**Excerpt:**

>> Start

BLEU · MoDELS · 注意力機制 · Transformer · Networking ·

2017 年 12 月 6 日

Attention Is All You Need

Ashish Vaswani,Noam Shazeer,Niki Parmar,Jakob Uszkoreit,Llion Jones,Aidan N. Gomez,Lukasz Kaiser,Illia Polosukhin

from arxiv, 15 pages, 5 figures

The dominant sequence transduction models are based on complex recurrent or convolutional neural networks in an encoder-decoder configuration. The best performing models also connect the encoder and decoder through an attention mechanism. We propose a new simple network architecture, the Transformer, based solely on attention mechanisms, dispensing with recurrence and convolutions entirely. Experiments on two machine translation tasks show these models to be superior in quality while being more parallelizable and requiring significantly less time to train. Our model achieves 28.4 BLEU on the WMT 2014 English-to-German translation task, improving over the existing best results, including ensembles by over 2 BLEU. On the WMT 2014 English-to-French translation task, our model establishes a new single-model state-of-the-art BLEU score of 41.8 after training for 3.5 days on eight GPUs, a small fraction of the training costs of the best models from the literature. We show that the Transformer generalizes well to other tasks by applying it successfully to English constituency parsing both with large and limited training data.

>> End

**Information supplied:**
>> Start

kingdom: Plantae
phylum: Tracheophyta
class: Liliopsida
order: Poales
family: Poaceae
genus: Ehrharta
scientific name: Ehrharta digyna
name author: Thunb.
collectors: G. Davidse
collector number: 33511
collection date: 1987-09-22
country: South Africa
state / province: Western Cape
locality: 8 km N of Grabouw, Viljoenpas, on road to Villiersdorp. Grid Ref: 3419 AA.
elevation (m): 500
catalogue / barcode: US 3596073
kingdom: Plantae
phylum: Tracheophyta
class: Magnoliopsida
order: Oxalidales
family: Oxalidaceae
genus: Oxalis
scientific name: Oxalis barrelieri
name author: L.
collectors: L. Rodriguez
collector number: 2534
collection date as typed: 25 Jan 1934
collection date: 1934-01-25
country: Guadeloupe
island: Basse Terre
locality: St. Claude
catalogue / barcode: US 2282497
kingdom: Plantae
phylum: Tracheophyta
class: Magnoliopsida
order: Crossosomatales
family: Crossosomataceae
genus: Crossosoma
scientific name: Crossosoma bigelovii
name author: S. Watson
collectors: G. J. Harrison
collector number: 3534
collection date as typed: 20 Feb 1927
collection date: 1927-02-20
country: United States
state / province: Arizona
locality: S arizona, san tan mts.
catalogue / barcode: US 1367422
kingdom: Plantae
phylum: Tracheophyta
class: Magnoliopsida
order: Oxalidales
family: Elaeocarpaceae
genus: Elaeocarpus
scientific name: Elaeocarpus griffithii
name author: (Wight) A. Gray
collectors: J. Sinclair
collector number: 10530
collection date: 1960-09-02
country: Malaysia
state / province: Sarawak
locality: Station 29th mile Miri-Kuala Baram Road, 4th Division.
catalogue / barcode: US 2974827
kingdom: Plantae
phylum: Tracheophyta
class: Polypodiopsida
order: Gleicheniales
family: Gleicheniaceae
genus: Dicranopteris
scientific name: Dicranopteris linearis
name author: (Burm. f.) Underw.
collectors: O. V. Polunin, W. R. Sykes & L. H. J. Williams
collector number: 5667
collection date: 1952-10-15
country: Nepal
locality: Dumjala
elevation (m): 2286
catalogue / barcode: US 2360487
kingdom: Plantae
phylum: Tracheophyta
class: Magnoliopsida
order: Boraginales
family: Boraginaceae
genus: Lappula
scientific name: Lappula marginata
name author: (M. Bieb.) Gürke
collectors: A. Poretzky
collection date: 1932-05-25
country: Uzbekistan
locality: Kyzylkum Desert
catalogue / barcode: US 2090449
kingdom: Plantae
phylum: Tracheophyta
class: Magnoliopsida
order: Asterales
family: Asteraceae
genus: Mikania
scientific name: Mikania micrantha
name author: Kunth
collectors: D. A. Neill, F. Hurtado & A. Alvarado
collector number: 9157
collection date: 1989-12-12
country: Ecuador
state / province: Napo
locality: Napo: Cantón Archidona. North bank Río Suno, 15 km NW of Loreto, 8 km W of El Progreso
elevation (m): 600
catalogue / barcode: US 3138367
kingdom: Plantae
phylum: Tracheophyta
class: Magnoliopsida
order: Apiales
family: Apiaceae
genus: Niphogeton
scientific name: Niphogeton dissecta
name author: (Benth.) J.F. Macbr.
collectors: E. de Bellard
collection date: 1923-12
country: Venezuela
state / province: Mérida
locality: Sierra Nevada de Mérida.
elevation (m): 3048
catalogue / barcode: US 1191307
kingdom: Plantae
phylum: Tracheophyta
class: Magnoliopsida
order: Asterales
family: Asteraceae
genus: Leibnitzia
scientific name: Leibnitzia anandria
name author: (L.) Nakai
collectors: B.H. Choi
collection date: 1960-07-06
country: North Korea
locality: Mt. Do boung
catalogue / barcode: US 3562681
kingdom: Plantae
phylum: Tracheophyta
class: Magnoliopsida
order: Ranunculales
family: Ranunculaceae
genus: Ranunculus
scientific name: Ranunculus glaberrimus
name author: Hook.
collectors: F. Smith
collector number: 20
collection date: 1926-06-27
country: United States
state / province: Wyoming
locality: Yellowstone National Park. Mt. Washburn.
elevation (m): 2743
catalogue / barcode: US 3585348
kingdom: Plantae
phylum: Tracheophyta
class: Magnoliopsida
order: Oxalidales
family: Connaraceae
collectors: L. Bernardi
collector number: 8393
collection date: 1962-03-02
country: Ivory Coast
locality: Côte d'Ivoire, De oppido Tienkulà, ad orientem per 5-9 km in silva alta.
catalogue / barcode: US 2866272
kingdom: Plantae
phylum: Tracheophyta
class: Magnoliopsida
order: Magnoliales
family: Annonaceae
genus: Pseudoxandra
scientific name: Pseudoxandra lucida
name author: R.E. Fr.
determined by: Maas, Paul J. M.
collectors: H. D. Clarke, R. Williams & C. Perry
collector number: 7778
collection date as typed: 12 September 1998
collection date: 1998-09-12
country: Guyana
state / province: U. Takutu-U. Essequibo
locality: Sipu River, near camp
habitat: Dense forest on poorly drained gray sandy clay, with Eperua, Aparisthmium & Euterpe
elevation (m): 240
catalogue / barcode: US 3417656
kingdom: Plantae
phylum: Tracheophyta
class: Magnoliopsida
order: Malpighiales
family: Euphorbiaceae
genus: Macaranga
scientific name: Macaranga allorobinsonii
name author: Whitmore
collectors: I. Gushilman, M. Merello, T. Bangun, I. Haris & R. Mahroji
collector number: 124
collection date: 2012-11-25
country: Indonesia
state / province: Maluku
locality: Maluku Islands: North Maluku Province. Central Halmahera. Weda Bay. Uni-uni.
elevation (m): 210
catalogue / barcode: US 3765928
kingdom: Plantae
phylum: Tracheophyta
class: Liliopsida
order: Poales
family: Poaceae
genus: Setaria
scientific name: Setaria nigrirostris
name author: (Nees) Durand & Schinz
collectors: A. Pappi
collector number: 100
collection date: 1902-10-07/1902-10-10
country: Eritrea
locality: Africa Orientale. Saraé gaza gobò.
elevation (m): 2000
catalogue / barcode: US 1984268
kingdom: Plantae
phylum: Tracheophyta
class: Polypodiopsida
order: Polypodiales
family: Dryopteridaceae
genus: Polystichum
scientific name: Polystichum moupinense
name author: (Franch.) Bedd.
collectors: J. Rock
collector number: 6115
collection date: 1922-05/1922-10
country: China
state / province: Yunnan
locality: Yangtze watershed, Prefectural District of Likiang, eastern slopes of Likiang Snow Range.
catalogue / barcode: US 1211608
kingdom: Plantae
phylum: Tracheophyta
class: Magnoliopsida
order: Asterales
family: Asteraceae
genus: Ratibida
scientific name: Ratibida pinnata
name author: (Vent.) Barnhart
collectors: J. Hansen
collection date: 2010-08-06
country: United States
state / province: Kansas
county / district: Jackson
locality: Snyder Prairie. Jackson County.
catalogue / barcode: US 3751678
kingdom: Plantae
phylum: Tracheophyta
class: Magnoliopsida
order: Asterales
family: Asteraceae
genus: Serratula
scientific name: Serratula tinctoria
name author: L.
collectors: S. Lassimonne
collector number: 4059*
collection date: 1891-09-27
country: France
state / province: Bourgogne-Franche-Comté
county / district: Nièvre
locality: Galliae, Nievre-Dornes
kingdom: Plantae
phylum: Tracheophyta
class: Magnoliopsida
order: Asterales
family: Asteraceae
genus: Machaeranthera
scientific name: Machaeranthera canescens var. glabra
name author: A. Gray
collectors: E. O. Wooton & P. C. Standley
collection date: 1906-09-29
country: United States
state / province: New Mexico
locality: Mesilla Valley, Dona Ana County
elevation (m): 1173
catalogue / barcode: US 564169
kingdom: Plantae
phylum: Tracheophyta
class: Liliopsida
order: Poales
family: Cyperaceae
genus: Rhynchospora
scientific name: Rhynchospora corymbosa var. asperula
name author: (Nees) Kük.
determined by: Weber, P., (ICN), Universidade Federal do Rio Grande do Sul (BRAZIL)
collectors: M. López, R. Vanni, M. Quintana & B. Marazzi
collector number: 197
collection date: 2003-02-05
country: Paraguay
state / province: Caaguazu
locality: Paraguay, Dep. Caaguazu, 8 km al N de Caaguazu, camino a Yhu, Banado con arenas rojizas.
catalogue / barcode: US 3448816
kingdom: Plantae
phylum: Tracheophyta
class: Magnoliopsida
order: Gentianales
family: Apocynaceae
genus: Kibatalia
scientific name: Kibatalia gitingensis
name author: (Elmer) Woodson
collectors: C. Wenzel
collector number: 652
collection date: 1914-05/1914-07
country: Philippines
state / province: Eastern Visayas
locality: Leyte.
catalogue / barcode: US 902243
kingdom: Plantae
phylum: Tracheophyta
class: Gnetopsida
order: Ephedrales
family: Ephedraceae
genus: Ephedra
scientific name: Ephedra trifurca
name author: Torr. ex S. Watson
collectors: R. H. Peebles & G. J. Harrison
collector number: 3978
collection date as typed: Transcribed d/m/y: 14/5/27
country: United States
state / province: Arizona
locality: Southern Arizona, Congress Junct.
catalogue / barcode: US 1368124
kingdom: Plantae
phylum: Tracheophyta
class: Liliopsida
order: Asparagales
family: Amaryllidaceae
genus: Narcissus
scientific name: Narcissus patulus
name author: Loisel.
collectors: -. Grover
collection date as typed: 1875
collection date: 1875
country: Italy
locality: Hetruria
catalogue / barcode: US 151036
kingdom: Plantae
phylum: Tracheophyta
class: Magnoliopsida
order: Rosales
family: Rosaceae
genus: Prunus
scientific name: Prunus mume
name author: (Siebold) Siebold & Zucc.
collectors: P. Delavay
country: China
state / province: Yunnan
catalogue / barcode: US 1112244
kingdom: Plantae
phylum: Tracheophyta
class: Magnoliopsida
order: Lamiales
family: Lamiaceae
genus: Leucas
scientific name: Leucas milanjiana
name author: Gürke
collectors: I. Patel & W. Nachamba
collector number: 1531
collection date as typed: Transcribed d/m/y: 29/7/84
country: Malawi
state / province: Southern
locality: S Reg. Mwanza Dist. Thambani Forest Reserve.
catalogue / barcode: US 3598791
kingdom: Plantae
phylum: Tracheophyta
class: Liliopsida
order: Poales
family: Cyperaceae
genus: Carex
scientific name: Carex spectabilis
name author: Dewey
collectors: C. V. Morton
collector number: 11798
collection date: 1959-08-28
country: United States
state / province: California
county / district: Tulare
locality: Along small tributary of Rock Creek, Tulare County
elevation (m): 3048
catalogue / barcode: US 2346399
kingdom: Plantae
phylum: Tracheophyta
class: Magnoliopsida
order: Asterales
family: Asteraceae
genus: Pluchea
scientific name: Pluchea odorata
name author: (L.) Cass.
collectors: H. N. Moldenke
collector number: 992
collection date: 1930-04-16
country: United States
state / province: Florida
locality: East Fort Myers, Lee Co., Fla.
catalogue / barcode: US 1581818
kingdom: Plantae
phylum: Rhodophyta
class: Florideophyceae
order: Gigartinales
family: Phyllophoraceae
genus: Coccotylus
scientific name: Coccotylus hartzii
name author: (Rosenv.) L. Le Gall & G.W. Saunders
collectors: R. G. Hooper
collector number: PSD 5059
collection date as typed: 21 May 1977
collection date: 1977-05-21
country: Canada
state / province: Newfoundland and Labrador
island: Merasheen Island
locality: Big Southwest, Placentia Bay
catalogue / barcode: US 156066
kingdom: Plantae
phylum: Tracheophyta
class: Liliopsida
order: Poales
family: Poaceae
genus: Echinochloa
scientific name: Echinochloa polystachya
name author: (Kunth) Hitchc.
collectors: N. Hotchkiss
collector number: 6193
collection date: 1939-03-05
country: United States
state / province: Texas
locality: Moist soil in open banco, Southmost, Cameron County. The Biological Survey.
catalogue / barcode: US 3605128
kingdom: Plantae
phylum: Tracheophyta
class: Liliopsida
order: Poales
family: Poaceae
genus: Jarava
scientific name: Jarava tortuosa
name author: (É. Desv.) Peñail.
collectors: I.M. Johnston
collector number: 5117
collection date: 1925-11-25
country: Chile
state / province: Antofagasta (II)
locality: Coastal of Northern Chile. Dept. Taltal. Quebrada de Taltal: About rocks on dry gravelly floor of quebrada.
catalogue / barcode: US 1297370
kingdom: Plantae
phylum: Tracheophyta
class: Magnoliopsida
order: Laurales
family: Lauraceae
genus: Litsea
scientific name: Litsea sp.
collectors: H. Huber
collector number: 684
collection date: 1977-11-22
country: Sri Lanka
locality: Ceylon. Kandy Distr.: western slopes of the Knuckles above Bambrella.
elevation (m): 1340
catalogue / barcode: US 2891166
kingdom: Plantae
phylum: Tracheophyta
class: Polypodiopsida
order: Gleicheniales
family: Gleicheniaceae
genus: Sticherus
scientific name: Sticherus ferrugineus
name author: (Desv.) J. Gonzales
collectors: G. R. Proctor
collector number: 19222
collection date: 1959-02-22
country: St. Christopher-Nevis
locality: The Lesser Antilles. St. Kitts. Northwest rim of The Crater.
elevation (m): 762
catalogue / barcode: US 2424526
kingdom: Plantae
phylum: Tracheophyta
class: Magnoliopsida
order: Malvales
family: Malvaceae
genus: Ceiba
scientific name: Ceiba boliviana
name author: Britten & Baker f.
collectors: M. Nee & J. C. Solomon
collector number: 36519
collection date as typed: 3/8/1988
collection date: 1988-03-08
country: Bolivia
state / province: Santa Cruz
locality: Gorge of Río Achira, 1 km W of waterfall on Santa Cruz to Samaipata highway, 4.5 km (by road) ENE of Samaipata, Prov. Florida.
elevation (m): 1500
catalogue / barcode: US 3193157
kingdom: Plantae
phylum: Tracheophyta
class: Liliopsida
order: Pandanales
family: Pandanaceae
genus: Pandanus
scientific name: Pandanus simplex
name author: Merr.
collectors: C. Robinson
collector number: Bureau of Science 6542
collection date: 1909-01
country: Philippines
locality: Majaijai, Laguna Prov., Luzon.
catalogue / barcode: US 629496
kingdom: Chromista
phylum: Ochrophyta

>> End

In the Transformer excerpt, what BLEU score does the model achieve on the WMT 2014 English-to-German translation task?

28.4 BLEU